5/10
More like Their Eyes Were Watching Oprah Ruining a Beautiful Novel.
6 March 2009
Warning: Spoilers
What are the odds of finding a movie adaptation that surpasses the book? Let's see… one in a hundred maybe. Was it Randall Wallace's Pearle Harbor or was it one of Stephen King's creepy books that was made into a movie and outdid the book? No. So rarely do we see a movie that exceeds the novel from which it was adapted.

Zora Neale Hurston's timeless novel about the quest to find one's voice and ultimate independence comes to the small screen as a TV movie under Oprah Winfrey's production. And awful might be one word to describe it. Or maybe shallow is a more refined and scholarly term. Either way you put it, Hurston is not done justice by this film. And Oprah's so called effort to romanticize the film fails as a futile attempt that does nothing but leave the movie with major plot holes and a crippled screenplay written by a rather unknown writer named Suzan Lori Parks. (Who?)

"Their Eyes Were Watching God" is a movie version of the 1937 novel written by Z. N. Hurston. The film, made nearly a century later in 2005, was directed by Darnell Martin, and the teleplay to the television written by Suzan Lori Parks. The movie, being a TV movie, did not receive a PG PG13 or R rating and instead got a well deserved tv-14 rating. According to the FCC and of course the viewer, the film had mild and frequent sexual references. Although co-produced by Oprah's production company, Harpo Films, the movie was distributed under the American Broadcasting Corporation or as we all know it, ABC. It runs a good 113 minutes and features some renowned and some not very popular actors. Among them plays Halle Berry as the free spirited Janie Starks and Michael Ealy as her romantic companion Tea Cake. Terrence Howard plays the cynic Amos Hicks and does it perfect.

"Their Eyes Were Watching God" resembles the novel in some ways but falls short to deliver the same type of dynamic narration and heartwarming characters that were provided by Hurston in the novel. The movie focuses little on Janie's background and shows the viewer very little what Nanny's (Janie's Grandma) motives were in making Janie marry an old man like Logan Killicks (played by Ruben Santiago-Hudson) and from Oprah's introduction of the movie, one can foreshadow that the film was going to be a spineless and cheesy love story. Not that there is anything wrong with a love story, but the film focuses more on the French kisses and prolonged sensual scenes between Tea Cake and Janie and less on Janie's quest to find her voice and what her motives are in going in and out of marriages. The film also lags behind the novel because of a rubbish teleplay that left out major parts of the plot, such as Janie's background and characters such as Mrs. Turner.
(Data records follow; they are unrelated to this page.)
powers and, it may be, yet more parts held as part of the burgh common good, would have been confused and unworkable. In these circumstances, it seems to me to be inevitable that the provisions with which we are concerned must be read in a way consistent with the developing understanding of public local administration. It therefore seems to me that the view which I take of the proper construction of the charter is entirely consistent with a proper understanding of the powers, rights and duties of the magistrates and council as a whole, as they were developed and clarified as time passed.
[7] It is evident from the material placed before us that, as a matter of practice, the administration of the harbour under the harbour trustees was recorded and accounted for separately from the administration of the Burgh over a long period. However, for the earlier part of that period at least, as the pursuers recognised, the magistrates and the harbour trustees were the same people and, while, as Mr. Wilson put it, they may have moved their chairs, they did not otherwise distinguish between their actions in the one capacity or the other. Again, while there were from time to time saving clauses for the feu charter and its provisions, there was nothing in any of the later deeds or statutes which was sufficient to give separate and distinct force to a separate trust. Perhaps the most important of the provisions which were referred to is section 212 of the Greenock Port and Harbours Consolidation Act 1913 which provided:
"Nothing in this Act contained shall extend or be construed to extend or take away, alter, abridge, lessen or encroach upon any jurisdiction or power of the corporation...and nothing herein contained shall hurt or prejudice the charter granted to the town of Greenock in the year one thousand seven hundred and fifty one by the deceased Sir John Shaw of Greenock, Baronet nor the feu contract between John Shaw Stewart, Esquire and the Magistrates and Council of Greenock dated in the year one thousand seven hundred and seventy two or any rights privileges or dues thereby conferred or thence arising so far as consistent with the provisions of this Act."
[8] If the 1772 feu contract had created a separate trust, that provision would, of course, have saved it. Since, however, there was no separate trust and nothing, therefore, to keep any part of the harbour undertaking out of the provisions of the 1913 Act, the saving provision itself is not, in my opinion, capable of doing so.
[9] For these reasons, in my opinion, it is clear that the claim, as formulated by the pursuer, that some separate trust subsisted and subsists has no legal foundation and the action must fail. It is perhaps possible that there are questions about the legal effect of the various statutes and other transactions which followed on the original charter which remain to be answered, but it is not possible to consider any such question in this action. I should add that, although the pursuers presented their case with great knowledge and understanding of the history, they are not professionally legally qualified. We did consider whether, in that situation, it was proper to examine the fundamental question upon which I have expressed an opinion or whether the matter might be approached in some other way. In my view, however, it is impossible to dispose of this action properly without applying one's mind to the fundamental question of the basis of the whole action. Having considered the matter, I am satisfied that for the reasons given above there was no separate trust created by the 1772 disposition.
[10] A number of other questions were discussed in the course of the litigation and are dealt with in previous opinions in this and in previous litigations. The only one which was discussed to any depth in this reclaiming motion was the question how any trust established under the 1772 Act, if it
The writer of the film, perhaps intentionally, left out Janie's background story, maybe because she thought in a love story like this one, bringing in additional characters might ruin the film or maybe because they thought the film was all about the love between Janie and her husbands. Well the writer was wrong. According to the book, Janie, most of the time, if not always got into a relationship for all the wrong reasons. She enters a relationship because she thinks the men can provide for her and that it is one step closer to finding her voice, but the film does not go into detail as to why she enters the relationships and that she is always looking to be independent. Also, Logan Killicks did not get enough screen time. This impeded the film from exploring Killicks in more details. This also prevents the viewer to contrast Killicks and the other men in Janie's life.

As far as the acting goes, Halle Berry did a mediocre job. This is not her best work, and she wasn't successful in showing that there was something hidden inside of her waiting to explode, like the character did in the book. For example, the last few scenes Janie is seen content with her achievements and the relations she has gone in and out of. But as far as the movie as a whole is concerned, the movie might be appropriate for sensitive girls whose emotions can easily be stirred by these kinds of cheesy romantic movies and are willing to accept its shallowness and emptiness.